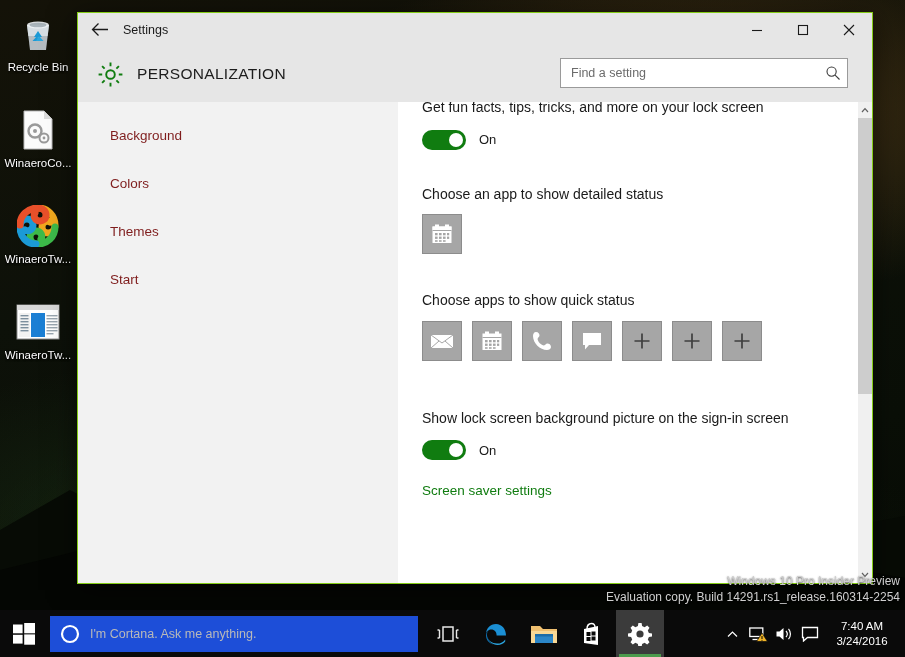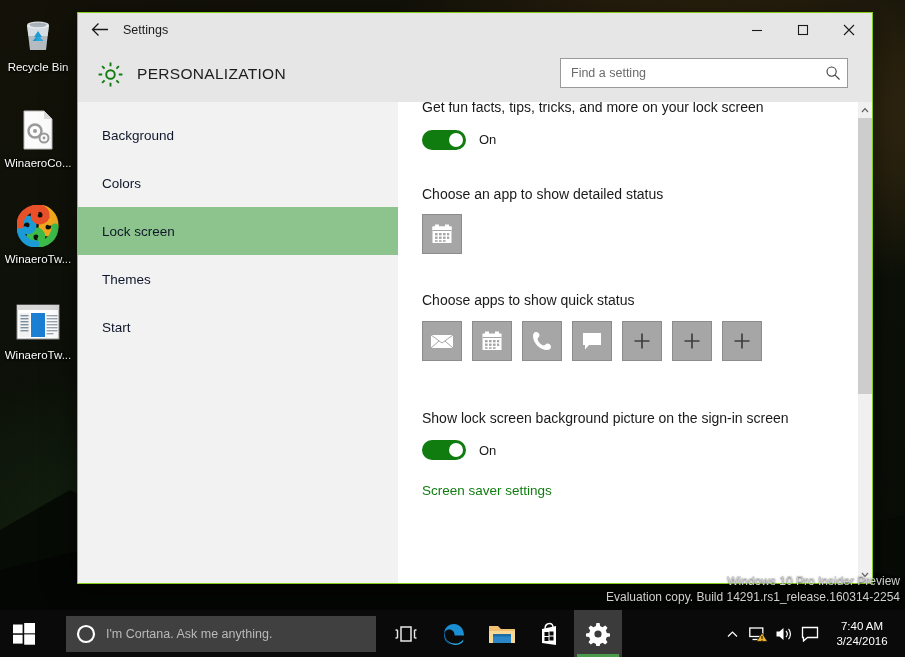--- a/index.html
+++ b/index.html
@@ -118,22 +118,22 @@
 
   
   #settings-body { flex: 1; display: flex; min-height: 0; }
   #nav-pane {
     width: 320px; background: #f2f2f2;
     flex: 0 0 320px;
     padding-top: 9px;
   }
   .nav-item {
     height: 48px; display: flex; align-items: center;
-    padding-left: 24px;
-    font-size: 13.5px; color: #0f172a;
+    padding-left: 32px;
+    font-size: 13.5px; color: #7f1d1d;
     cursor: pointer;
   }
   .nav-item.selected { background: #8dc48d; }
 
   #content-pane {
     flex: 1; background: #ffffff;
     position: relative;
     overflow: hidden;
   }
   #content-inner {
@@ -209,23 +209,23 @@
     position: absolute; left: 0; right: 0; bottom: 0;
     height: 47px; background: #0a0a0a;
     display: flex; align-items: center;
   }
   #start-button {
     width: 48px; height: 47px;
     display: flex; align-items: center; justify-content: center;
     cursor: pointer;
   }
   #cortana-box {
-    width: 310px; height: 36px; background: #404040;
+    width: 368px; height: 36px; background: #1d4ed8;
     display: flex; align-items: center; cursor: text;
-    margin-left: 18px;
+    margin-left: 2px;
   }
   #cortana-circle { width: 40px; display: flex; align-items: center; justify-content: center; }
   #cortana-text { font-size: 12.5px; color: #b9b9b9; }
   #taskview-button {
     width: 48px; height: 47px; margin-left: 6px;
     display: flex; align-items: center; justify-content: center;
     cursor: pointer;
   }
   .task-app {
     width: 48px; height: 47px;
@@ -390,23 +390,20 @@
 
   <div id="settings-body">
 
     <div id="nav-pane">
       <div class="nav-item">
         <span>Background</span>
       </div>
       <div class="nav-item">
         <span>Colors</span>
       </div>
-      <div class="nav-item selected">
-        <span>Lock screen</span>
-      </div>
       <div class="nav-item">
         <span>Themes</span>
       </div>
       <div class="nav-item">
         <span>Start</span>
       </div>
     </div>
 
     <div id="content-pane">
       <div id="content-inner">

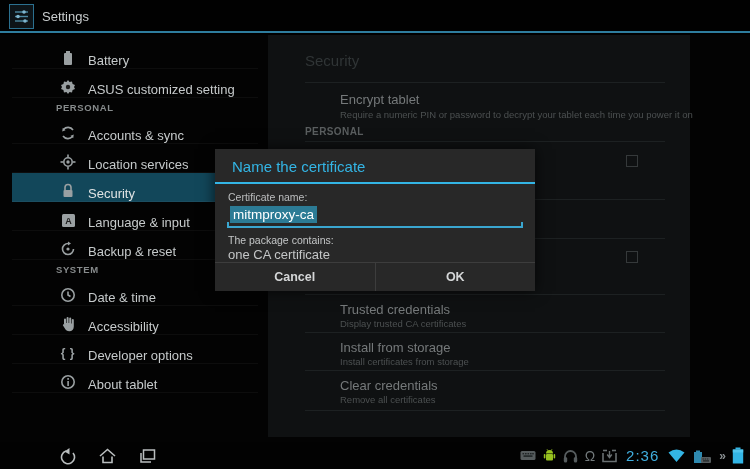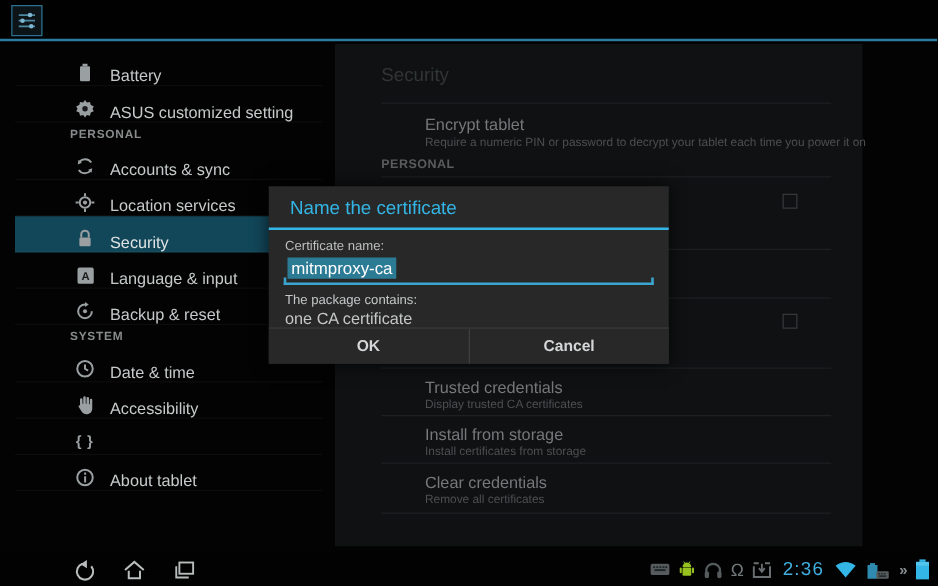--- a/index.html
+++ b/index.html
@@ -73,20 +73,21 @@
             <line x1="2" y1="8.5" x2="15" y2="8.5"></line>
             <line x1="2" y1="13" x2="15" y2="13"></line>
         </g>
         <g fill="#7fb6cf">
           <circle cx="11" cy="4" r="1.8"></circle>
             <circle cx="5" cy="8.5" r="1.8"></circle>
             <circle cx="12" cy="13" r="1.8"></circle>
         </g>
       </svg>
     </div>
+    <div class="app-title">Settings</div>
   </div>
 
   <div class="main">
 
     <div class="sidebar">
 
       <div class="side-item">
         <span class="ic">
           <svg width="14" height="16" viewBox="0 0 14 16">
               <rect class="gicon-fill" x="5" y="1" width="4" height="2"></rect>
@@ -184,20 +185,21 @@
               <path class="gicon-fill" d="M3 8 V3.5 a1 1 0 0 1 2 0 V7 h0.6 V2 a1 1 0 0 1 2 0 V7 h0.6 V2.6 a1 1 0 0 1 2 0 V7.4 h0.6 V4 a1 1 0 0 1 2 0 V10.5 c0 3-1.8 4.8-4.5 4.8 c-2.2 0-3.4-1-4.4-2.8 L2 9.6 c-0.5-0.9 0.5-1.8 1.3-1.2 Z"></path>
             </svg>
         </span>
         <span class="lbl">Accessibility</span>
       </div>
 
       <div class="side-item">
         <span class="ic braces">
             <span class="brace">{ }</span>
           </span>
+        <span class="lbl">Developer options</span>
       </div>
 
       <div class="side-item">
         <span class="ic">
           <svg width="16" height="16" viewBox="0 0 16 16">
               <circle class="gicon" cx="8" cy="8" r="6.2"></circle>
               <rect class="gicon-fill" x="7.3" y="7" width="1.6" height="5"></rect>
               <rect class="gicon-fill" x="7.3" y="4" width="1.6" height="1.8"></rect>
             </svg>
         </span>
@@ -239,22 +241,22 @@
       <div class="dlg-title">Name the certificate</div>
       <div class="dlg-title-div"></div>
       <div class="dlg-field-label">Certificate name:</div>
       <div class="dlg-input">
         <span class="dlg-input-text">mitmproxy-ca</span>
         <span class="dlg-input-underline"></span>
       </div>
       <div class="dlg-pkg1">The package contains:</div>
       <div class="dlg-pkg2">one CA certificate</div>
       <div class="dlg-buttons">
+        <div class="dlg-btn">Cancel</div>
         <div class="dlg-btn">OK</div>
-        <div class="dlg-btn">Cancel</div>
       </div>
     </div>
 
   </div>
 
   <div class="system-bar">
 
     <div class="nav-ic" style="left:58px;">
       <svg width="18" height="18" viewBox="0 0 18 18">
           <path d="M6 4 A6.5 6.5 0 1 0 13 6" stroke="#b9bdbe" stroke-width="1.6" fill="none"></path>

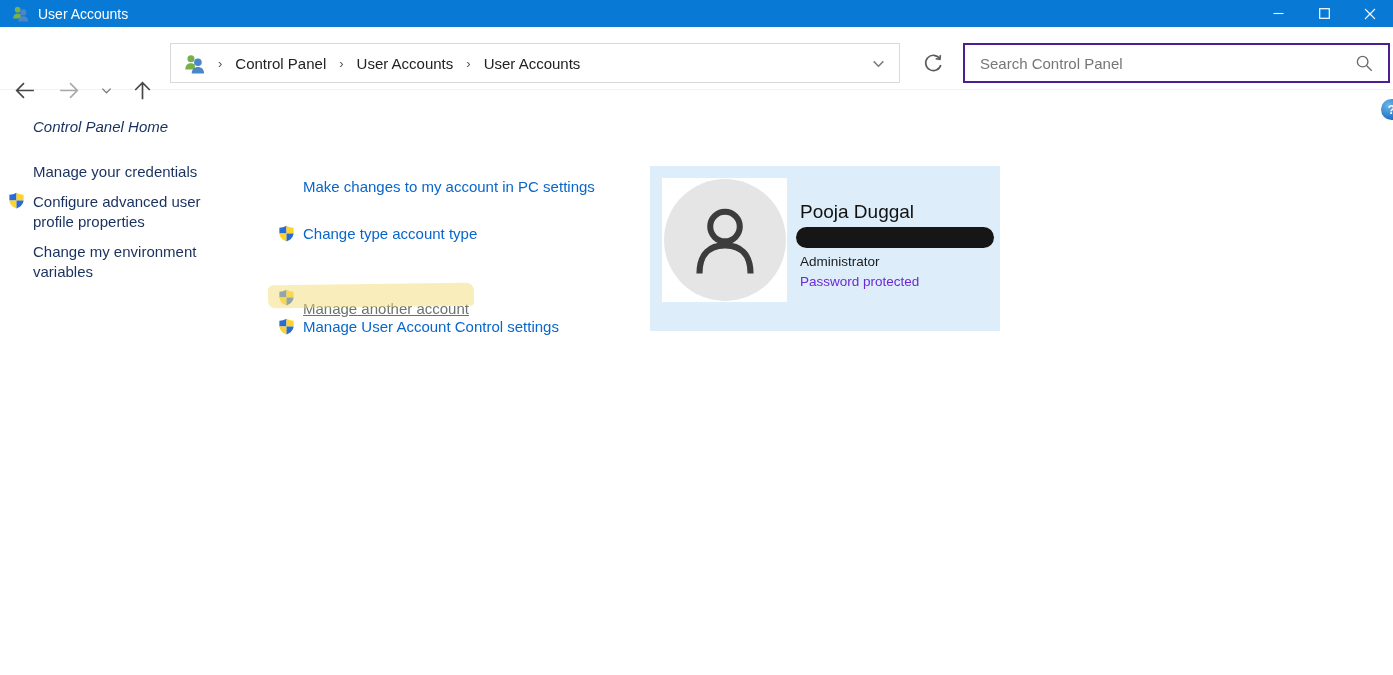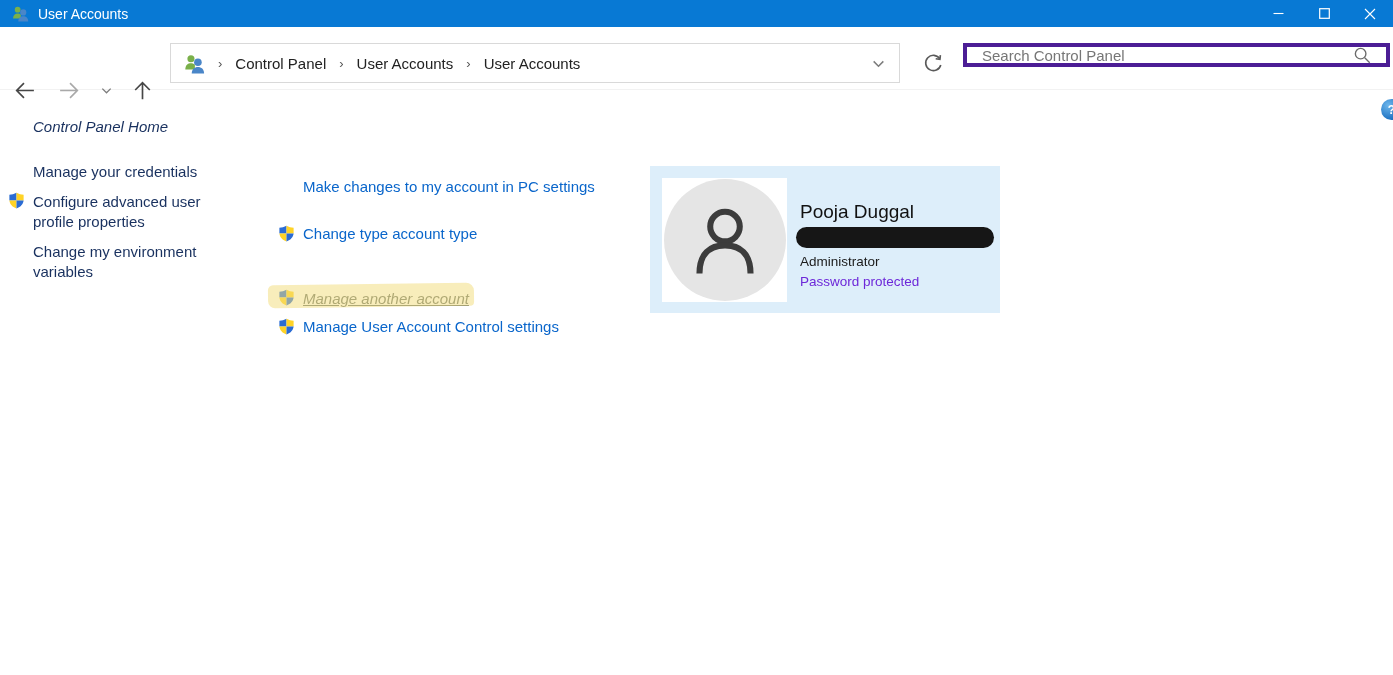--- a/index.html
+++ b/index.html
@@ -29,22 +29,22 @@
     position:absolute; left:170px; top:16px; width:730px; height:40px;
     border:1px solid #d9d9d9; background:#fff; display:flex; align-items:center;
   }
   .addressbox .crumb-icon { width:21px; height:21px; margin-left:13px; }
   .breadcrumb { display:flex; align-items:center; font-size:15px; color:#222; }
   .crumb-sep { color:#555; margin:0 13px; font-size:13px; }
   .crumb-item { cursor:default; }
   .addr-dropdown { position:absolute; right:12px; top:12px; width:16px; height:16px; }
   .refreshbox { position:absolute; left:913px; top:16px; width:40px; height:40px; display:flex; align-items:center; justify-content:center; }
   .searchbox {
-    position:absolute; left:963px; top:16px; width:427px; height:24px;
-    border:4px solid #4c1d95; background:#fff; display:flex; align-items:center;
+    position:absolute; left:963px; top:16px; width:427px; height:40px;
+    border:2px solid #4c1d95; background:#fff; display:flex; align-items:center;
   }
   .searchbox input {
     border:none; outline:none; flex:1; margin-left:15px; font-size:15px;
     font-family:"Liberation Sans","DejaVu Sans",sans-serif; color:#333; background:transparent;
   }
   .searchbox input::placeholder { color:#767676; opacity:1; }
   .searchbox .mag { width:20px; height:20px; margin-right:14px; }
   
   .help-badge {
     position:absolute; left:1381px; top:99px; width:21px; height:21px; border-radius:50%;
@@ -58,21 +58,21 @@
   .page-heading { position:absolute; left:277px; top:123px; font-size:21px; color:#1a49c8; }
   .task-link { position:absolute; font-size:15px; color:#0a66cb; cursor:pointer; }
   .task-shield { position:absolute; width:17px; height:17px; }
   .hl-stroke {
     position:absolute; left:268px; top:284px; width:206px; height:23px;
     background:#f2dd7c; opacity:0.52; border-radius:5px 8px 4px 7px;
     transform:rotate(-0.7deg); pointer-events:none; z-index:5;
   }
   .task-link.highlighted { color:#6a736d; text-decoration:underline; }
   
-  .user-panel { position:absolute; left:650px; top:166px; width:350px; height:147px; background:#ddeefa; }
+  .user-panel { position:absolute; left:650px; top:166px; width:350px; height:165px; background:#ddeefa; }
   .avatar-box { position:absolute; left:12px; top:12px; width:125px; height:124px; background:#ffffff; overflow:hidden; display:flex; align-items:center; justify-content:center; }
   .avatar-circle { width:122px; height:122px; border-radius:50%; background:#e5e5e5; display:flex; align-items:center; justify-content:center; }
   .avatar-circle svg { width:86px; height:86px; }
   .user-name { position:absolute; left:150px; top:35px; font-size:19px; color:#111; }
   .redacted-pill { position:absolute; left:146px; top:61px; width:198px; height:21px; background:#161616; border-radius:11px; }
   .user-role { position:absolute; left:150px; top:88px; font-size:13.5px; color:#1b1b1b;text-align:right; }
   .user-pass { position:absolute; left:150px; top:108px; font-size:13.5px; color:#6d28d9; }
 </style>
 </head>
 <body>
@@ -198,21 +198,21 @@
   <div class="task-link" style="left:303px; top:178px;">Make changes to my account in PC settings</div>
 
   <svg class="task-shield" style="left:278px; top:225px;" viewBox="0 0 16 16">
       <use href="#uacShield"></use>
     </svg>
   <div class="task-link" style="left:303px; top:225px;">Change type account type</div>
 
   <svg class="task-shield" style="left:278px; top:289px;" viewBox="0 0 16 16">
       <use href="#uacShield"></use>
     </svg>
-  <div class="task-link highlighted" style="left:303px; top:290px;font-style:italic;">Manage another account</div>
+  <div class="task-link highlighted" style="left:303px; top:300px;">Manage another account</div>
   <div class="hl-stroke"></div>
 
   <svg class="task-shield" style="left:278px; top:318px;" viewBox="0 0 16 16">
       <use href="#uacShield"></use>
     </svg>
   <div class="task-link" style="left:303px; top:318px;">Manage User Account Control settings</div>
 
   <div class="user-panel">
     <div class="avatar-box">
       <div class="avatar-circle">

> _Directions for this task_
Your answer should be one number, the count of lines in the records that contain the word "content".

> _Response to the task_
10